INTERVENTION DE L'ÉTAT DANS LES RAPPORTS ENTRE PATRONS ET OUVRIERS.

L'intervention de l'État, il serait plus correct de dire l'intervention du gouvernement, peut s'opérer de différentes façons. Le gouvernement étant chargé de la police, et l'on sait combien le sens de ce mot est large, il peut avoir mainte occasion d'intervenir très légitimement, très utilement dans les matières qui sont du domaine économique. Ainsi, en vertu de ses pouvoirs de police, il tient la main à ce que les ateliers soient rendus salubres, à ce que des précautions soient prises contre les accidents, à ce que l'organisation des manufactures ne facilite pas l'immoralité dans les rapports entre les deux sexes.
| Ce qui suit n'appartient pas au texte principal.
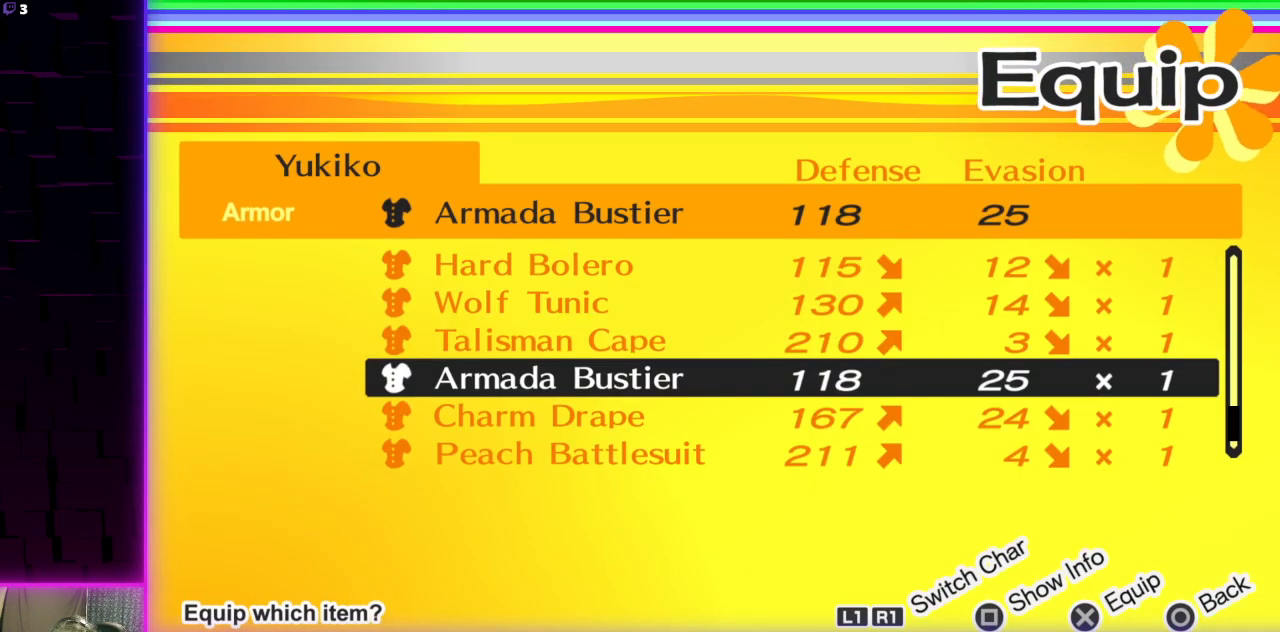
{"buttons": ["DPAD_DOWN"], "left_stick": "center", "right_stick": "center", "events": [[33, "DPAD_DOWN", "up"], [467, "DPAD_DOWN", "down"]]}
C'est encore en vertu des mêmes pouvoirs que les divers gouvernements ont promulgué des lois sur le travail des femmes et des enfants dans les manufactures, et ont institué des Inspecteurs de fabriques pour veiller à la santé et à la sécurité des travailleurs. Si, au début, quelques économistes se sont opposés à ces créations, c'est qu'ils ignoraient l'étendue des abus, mais surtout, c'est qu'ils craignaient que, le premier pas franchi, on ne sût plus s'arrêter; car il n'y a que le premier pas qui coûte, et c'est la mission spéciale des économistes de mettre un frein aux abus de l'esprit autoritaire (1). Il peut leur arriver, en pareil cas,

(1) Au fond, ce sont les parents qui ont abusé de leurs pouvoirs sur les enfants, et la police doit l'empêcher.

d'abonder un peu dans leur propre sens, celui de la liberté; quand on veut redresser un arc, il faut le courber un moment dans l'autre sens, les deux tendances opposées se neutralisent et l'on arrête entre les deux extrêmes.

Après les affaires de pure police viennent les questions où les solutions sont plus délicates, et où l'économiste a un devoir strict de défendre la liberté. De cet ordre est, par exemple, la fixation de la durée de la journée de travail. Cette journée était autrefois excessive, mais elle s'est sensiblement raccourcie, tout en restant encore assez longue. Dans quelques pays le législateur a cru devoir fixer un maximum, en n'accordant aux ouvriers adultes que onze heures ou douze heures par jour et pas davantage. Cette mesure laissait à désirer, puisque les lois qui la prescrivaient, prévoyant qu'elle aurait beaucoup d'inconvénients, indiquaient elles-mêmes les autorités qui pourraient donner la permission de ne pas obéir à la loi, car il fallait éviter à l'industrie les trop grosses pertes et aux consommateurs des souffrances inutiles. Peut-être voulait-on aussi adoucir ce qu'avait de dur cet empiètement sur les droits d'un homme libre, qui consistait à lui interdire de travailler au delà d'une certaine heure.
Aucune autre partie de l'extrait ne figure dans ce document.